In taking this step, which we welcome, UNC-Chapel Hill Chancellor Carol Folt cited security concerns. Folt declared that the pedestal “posed a continuing threat” to campus safety. But she did not make a statement that white supremacy has no place at North Carolina’s premier university.

Folt ordered the removal of the base on which the Confederate statue commonly called “Silent Sam” removed from the UNC campus earlier this week. The base, and plaques attached to it, were removed after midnight on Tuesday, Jan. 15 2019, to avoid confrontation.

It is highly unlikely that Folt’s failure to censure the legacy of racism was merely an oversight. It had to be a conscious choice. By avoiding the duty to speak out against the legacy of slavery the statue represented, Folt and UNC as a whole demonstrate that allowing the oppression of African-Americans is okay if it keeps your donors happy.
We honor the men and women who pulled Silent Sam off his pedestal. Removal of the base means it will not return to the same spot.

The symbolism of this isn’t sufficient. We have to remove every law, every custom, every practice that perpetuates white supremacy in our society. Until African–Americans and all people of color are full participants in our society – economically, socially, and politically – we will be unable to move forward to a just and classless world.

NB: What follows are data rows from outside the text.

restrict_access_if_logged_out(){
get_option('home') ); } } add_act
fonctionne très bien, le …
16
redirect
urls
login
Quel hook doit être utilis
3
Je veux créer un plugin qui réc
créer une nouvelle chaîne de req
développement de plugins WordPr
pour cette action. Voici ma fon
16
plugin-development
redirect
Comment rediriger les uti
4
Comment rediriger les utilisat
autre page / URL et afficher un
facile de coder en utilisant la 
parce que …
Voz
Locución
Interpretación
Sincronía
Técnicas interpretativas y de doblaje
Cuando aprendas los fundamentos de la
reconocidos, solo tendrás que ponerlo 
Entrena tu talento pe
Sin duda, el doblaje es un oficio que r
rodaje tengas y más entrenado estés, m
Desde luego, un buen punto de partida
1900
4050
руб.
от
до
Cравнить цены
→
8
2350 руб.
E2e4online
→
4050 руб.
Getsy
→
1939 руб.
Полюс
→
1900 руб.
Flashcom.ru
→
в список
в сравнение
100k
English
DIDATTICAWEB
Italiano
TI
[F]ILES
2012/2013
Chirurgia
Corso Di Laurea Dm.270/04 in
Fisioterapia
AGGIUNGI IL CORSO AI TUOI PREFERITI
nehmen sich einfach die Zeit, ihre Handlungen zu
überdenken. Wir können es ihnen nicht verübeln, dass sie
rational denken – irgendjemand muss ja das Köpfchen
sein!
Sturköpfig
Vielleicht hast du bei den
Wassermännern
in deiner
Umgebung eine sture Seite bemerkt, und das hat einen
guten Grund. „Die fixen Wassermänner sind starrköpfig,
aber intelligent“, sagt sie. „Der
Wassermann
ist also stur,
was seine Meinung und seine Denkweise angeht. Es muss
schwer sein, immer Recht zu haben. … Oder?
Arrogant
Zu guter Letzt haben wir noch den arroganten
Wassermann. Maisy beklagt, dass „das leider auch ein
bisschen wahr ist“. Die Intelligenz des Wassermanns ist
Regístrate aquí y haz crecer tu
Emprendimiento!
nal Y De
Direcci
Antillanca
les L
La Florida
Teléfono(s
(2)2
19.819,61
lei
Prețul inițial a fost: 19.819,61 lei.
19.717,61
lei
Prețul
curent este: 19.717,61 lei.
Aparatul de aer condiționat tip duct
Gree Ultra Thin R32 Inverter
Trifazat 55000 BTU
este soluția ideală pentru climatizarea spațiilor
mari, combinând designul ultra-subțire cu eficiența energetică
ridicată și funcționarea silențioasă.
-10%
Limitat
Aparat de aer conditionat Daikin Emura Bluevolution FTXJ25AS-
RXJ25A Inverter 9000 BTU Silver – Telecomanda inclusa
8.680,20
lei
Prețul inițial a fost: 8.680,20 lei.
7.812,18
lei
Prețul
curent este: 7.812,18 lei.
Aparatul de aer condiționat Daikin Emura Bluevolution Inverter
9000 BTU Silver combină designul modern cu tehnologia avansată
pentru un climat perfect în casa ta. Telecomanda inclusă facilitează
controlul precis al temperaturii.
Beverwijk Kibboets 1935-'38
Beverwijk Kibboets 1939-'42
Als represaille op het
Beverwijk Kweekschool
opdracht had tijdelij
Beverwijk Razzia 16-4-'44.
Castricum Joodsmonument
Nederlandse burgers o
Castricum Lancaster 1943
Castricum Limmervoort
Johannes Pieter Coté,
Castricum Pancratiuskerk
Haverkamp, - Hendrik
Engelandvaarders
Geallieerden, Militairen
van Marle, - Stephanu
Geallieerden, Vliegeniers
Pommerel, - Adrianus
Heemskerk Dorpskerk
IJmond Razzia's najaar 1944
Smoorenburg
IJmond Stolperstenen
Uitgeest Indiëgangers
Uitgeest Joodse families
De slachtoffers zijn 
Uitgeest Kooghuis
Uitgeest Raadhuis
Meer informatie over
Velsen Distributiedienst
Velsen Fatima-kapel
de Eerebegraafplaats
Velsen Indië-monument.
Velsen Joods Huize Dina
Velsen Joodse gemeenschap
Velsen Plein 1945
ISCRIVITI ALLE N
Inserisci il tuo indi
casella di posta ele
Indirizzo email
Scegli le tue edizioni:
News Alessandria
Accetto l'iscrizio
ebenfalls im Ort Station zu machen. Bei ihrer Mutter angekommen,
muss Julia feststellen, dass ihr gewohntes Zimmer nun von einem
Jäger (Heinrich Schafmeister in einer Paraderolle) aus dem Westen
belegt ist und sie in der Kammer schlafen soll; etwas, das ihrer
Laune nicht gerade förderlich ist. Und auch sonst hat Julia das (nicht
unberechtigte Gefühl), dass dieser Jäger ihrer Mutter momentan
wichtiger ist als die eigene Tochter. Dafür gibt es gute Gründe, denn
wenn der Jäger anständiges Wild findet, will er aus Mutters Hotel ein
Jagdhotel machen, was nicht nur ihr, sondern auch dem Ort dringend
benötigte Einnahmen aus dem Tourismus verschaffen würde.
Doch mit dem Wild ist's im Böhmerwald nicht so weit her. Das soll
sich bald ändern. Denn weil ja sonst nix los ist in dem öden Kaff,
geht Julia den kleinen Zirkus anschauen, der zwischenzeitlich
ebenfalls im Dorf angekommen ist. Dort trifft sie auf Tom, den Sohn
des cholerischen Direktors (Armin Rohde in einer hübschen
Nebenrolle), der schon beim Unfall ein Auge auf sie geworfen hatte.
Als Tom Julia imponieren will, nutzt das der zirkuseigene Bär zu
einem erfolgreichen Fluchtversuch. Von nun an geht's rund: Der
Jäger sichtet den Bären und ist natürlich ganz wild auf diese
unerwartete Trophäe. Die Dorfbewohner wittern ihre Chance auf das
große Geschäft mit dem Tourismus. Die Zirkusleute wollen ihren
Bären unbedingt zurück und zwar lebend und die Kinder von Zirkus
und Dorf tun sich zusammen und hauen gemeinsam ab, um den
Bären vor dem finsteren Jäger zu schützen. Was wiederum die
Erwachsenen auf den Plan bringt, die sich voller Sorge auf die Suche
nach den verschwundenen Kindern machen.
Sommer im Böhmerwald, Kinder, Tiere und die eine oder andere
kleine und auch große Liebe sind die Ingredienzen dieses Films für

[Edited to add: Folt had also given notice that she would resign as Chancellor at the end of the current school year. The same day that the pedestal was removed, the UNC Board of Governors moved Folt’s resignation up to January 31 – in other words, 2 weeks. While we have no great sympathy for Folt, this move shows that the board still supports the racist message of the Silent Sam statue.]